S’il convoque l’histoire pour interpeler, le lauréat 2003 du prix Découvertes RFI la met en résonance avec le présent, voire l’actualité : « La sécurité, tu l’as déléguée, confiée au pire des oppresseurs qui t’a colonisé, opprimé”, dit-il ici ; « Ton territoire, c’est ton armée qui doit sécuriser. Une question de bon sens, je te parle de souveraineté », poursuit-il, soutenant en creux les régimes militaires maliens et burkinabè qui ont mis en terme à la présence militaire française sur leurs territoires. Le message de ce manifeste ? « L’indépendance, il y a des sacrifices à assumer. Quand t’es responsable, il y a des devoirs. II faut assurer. »

L’artiste, héritier de la pensée de Thomas Sankara et souvent coiffé d’un béret orné d’une étoile à la façon de Che Guevara, puise aussi dans le patrimoine, à l’image d’Il n’est jamais trop tard : en introduction, un extrait du discours du leader ghanéen Kwame Nkrumah datant de 1958 invitant les États d’Afrique à s’unir, puis c’est la mélodie de Doni Doni, un classique du Bembeya Jazz National de Guinée (repris entre autres par Africando) qui se fait entendre. Avec des paroles différentes, en lien avec les problématiques que Didier Awadi aime mettre en avant : « Mes copains ont des voitures » et donc devenu « Il y a eu la dictature », tandis que « Petit à petit, l’oiseau fait son nid » a été changé pour « Petit à petit, la démocratie » ! La forme aussi a évolué : la relecture du Sénégalais prend l’apparence d’une combinaison reggae particulièrement efficace dans la tradition jamaïcaine, où le refrain est chanté par son compatriote Diyane Adams tandis que lui, en contraste, débite son texte avec rapidité et agilité.

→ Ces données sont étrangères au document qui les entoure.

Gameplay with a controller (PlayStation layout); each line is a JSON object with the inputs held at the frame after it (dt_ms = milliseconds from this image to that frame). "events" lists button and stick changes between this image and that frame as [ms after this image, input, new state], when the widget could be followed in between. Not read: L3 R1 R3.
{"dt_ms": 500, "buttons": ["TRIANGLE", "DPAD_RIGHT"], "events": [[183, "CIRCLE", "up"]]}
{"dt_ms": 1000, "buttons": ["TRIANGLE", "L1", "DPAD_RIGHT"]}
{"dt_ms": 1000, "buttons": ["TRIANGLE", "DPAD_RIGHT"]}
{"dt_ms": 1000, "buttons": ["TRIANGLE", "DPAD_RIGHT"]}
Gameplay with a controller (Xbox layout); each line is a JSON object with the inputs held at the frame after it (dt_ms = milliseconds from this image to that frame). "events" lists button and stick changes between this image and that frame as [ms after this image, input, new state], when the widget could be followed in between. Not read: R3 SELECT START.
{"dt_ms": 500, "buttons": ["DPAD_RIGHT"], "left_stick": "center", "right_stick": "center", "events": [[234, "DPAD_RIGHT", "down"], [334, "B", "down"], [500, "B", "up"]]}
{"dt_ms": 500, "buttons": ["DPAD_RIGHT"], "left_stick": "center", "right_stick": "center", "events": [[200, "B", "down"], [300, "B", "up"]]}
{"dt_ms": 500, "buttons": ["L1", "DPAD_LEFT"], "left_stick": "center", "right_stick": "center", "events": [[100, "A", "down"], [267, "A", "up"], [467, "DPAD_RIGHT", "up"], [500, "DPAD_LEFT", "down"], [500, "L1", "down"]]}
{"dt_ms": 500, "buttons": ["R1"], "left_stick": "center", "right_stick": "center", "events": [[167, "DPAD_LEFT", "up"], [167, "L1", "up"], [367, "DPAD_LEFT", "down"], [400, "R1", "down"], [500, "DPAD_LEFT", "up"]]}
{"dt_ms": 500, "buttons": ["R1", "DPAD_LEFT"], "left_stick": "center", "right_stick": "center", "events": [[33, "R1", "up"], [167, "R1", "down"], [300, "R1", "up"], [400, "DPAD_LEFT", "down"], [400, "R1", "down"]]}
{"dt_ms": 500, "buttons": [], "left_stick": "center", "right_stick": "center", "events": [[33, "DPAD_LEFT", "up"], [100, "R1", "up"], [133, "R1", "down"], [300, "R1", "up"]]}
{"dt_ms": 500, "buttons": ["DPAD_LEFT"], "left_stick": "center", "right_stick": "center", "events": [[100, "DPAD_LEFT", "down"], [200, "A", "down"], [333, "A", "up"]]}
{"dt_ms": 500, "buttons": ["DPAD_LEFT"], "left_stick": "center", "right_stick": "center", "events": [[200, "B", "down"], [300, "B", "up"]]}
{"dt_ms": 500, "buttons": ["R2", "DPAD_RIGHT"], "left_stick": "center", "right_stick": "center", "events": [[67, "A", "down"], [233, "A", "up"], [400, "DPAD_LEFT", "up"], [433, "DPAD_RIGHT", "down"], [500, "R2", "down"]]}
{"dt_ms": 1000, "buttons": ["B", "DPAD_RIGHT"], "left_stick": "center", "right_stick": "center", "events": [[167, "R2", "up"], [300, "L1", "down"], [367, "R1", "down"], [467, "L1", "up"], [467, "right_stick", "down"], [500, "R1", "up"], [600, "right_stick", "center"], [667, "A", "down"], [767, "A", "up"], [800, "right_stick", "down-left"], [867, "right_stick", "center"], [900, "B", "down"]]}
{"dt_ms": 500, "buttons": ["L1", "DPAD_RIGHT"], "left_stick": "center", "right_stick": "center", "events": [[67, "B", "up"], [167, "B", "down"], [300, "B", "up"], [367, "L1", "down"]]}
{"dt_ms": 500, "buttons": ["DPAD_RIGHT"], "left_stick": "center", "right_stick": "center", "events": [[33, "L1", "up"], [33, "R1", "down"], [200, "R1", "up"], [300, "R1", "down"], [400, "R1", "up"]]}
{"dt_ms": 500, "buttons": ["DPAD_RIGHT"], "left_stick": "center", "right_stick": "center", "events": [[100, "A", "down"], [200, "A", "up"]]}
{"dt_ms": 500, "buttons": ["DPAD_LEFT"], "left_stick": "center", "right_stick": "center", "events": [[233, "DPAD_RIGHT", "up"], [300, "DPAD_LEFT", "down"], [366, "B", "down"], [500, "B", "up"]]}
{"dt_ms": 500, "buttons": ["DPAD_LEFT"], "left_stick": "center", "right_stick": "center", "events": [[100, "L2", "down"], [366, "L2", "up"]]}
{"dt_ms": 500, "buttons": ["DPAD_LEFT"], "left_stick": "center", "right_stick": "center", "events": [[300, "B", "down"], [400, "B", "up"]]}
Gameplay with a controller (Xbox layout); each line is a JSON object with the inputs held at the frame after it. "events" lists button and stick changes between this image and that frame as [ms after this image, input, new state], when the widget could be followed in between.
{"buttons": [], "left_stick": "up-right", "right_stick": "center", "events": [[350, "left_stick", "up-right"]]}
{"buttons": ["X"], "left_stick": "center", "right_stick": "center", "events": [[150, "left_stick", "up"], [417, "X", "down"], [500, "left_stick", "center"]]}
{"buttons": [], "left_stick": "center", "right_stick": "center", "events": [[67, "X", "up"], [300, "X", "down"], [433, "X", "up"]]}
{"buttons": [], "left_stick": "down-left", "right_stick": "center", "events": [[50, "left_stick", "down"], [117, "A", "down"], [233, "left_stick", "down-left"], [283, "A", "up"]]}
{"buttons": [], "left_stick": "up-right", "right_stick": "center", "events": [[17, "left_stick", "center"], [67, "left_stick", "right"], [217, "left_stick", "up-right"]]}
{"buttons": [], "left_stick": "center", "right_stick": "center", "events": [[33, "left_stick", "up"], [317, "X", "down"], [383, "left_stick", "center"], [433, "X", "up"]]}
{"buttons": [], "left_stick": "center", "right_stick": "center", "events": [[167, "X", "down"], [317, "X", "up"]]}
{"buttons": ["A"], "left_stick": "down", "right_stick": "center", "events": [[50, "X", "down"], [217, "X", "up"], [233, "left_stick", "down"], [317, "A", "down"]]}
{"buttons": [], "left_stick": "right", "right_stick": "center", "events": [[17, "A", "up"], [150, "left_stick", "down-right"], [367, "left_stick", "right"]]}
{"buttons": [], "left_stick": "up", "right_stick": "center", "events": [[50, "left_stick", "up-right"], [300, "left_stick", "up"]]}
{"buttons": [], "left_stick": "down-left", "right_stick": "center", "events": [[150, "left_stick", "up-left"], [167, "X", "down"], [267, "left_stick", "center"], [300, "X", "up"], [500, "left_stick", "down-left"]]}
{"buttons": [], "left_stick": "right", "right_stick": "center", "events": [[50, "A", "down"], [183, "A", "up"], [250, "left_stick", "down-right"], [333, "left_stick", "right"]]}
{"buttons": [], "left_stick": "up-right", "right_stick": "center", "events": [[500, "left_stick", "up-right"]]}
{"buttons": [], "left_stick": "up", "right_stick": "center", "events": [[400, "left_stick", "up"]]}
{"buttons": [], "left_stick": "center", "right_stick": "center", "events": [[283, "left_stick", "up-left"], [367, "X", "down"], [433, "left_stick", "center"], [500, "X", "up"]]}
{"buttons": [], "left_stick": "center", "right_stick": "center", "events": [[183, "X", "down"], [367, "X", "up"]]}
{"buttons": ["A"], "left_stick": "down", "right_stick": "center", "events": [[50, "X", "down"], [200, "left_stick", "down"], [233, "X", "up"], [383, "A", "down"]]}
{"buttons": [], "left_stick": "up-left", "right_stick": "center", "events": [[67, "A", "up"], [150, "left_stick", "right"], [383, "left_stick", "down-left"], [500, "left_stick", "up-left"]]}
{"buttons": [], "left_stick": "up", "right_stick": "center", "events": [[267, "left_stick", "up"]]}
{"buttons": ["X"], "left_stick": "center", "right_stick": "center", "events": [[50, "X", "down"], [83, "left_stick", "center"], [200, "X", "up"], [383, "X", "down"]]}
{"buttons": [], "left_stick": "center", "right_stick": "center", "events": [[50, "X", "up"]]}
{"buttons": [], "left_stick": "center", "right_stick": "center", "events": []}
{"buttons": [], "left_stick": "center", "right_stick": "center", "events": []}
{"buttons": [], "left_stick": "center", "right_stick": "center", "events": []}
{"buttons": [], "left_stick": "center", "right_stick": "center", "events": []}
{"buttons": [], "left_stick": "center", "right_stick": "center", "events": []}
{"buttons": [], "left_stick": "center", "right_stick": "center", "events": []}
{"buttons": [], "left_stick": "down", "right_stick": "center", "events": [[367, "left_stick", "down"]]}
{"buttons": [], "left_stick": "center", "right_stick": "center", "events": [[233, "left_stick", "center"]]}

Sans doute peut-on voir dans l’inspiration comme dans le processus de transformation artistique appliqué à cette chanson l’une des influences de l’expérience du rappeur, en tant que présentateur et coproducteur de l’émission télévisée Sargal. Depuis deux saisons en effet, il reçoit ceux qui ont marqué par le passé la musique de son pays et du continent et adapte un ou deux titres phares de leur répertoire avec son propre groupe. Le travail effectué avec ses musiciens et l’osmose entre eux s’entend en particulier sur la reprise live de J’ai pas le temps, glissée en toute fin d’album et qui figurait dans sa version studio sur Ma Révolution en 2013.

Le cofondateur de Positive Black Soul, groupe avec lequel il a démarré dans les années 90, convie aussi à ses côtés sur l’album son ancien complice Duggy T mais également son ainé Baaba Maal (aperçu dans Black Panther : Wakanda Forever, dont il signe un titre de la BO), ou encore le rappeur malien Mylmo. L’esprit du hip hop original, avec ses codes, n’a jamais quitté Didier Awadi. Affirmant son statut de « rappeur number one » et renvoyant dans les cordes potentiels et improbables concurrents, l’homme est toujours à l’aise dans la posture du rappeur égotique : « Tu croyais quoi ? Que j’étais mort, que t’allais m’enterrer ? Sorcier, même dans tes rêves, l’ange de la mort viendrait me déterrer. Désolé, tu vas souffrir, je vais te dégouter ». L’art du clash.